Hazards Detailed Summary

For Saturday March 07 - Wednesday March 11: Arctic high pressure dominates much of the eastern and south-central CONUS which leads to much below normal temperatures (negative anomalies of 12-24 degrees) spreading eastward across much of the south-central and eastern CONUS (except the southeast) Mar 7-8. Low pressure is forecast to move across the northern Great Lakes and north of New England. The tight pressure gradient between this area of low pressure and the area of arctic high pressure leads to high winds (in excess of 30 knots) for coastal sections of the northeast and northern Mid-Atlantic Mar 7. As the arctic high pressure moves off the east coast, a moist return flow is expected to get established leading to heavy rain for parts of the Texas and Louisiana Gulf Coast Mar 9-10. This rainfall is expected to gradually spread north and eastward, but model uncertainty precludes the specification of additional hazard shapes at this time.

Antecedent rainfall, along with snow melt and the expectation of additional precipitation before the start of the period leads to possible or likely river flooding for parts of Kentucky.

Low pressure and its associated frontal system are expected to move across central and southern Alaska leading to heavy snow (in excess of 6 inches in 24 hours) for parts of central Alaska near and south of the Brooks Range Mar 7. High winds (in excess of 30 knots) are anticipated for parts of western and southern coastal Alaska Mar 7-11 as a 2nd area of low pressure approaches the Aleutians.
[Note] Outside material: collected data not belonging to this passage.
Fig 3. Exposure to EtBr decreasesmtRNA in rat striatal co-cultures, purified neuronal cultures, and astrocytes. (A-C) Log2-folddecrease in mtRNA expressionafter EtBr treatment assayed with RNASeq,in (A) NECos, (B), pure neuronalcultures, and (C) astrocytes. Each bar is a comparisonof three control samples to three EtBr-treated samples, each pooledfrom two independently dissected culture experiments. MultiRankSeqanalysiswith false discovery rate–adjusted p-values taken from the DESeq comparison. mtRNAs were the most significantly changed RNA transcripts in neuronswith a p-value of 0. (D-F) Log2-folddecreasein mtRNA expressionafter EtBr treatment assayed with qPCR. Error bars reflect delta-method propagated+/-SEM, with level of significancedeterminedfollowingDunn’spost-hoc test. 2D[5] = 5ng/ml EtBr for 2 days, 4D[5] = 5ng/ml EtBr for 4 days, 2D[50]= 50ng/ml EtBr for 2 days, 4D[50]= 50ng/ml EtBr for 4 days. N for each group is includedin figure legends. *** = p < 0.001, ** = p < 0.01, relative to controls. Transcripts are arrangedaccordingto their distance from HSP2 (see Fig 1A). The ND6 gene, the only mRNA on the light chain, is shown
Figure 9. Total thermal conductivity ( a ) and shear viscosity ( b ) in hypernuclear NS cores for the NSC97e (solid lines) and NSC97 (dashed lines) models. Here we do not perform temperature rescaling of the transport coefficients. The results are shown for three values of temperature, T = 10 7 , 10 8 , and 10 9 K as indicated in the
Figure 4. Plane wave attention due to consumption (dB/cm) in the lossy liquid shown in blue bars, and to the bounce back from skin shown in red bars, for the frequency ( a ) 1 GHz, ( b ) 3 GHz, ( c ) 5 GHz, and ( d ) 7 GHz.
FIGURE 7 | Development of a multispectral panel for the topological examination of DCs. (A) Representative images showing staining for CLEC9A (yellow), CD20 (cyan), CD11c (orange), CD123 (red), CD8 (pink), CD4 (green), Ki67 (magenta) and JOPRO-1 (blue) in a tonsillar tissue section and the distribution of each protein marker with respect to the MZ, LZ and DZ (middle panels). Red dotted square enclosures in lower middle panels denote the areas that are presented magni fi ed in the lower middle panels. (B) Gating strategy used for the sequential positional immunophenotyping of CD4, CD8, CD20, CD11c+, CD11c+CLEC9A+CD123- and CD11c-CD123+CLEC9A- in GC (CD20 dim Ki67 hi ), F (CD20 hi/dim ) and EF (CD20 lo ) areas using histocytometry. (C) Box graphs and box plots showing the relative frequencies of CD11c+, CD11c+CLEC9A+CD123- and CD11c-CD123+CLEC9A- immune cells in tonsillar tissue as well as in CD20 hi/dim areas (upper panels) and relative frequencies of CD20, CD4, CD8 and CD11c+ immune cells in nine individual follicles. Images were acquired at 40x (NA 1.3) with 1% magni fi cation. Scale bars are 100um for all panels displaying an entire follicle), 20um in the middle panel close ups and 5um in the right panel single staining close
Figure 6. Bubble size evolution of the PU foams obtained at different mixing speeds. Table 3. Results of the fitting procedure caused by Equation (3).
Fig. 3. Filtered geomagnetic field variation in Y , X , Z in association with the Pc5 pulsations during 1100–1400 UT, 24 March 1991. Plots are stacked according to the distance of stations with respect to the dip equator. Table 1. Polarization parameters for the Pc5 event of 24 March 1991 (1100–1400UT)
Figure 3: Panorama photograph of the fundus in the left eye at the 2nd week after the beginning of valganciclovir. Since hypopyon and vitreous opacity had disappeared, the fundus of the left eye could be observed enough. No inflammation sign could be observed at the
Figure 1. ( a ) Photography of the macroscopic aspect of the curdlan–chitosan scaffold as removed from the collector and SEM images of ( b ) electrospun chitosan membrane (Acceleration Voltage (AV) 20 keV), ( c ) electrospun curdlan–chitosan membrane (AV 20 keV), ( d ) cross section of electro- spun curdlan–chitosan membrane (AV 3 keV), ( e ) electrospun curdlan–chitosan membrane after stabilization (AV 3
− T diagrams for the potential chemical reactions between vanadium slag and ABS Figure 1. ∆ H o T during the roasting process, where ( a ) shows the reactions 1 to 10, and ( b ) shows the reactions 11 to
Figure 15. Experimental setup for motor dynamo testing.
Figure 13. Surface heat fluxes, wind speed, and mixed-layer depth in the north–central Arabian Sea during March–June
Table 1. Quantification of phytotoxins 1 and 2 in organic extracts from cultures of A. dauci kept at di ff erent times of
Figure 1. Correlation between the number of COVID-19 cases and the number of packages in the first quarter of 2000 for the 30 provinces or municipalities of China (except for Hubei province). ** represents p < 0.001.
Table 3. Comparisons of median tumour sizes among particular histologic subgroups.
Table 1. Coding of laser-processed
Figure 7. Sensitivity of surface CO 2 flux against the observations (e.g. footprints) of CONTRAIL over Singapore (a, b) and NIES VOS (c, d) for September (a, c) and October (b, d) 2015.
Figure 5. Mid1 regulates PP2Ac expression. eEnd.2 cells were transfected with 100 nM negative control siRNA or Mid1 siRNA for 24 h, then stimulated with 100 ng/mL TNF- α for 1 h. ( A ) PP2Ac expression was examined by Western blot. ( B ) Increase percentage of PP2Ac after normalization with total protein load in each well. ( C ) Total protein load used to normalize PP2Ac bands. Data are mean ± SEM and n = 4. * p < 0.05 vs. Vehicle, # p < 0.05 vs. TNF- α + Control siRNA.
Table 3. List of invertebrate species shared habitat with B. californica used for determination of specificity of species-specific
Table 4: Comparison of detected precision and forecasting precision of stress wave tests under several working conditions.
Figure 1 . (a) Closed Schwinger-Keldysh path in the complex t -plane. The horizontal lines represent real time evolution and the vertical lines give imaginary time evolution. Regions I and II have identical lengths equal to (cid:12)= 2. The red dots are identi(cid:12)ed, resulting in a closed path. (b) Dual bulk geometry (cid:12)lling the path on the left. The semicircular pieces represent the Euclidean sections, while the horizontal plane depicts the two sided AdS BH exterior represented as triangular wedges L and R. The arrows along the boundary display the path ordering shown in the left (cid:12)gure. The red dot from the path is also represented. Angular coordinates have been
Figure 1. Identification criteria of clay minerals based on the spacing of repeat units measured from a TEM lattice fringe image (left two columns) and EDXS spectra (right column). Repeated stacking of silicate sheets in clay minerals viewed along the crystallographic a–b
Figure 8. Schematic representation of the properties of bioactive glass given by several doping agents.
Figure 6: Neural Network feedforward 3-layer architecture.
In addition, significant waves (in excess of 18 feet) are anticipated for coastal sections of southwestern Alaska Mar 7, and the Aleutians Mar 9-10. High pressure building over western and northern Alaska leads to much below normal temperatures (20-30 degree negative anomalies) for parts of central and eastern Alaska Mar 9-11.

A 500-hPa trough over the east-central Pacific is predicted near and north of Hawaii. As a result, several models predict rainfall amounts of 2-5 inches for the Islands in general, and locally up to a foot of rain is possible in Maui and the Big Island during this period.

For Thursday March 12 - Wednesday March 18: There is a slight risk of much below-normal temperatures for much of the Plains, parts of the Northern Rockies, Great Lakes, Mississippi and Tennessee Valleys, and southeast Mar 12-16 due to an area of upper-level low pressure. The expectation of upper-level low pressure also leads to a slight risk of much below-normal temperatures for parts of the Mid-Atlantic and northeast Mar 13-15.

Upper-level low pressure leads to a slight risk of much below normal temperatures for much of central and eastern Alaska Mar 12-14, and a moderate risk of much below normal temperatures for parts of east-central Alaska Mar 12.

The most recent U.S. drought monitor, released February 26, 2015, indicates a slight decrease in the areal coverage of severe to exceptional drought (D2 to D4) in the past week from 16.44 to 16.42 percent across the continental U.S. Forty percent of California remains designated in the exceptional drought (D4) category. Although most revisions made to the Monitor this week are fairly small, the more notable changes include a general 1-category improvement in Kentucky and western Tennessee, and a 1-category degradation across the central Gulf Coast area.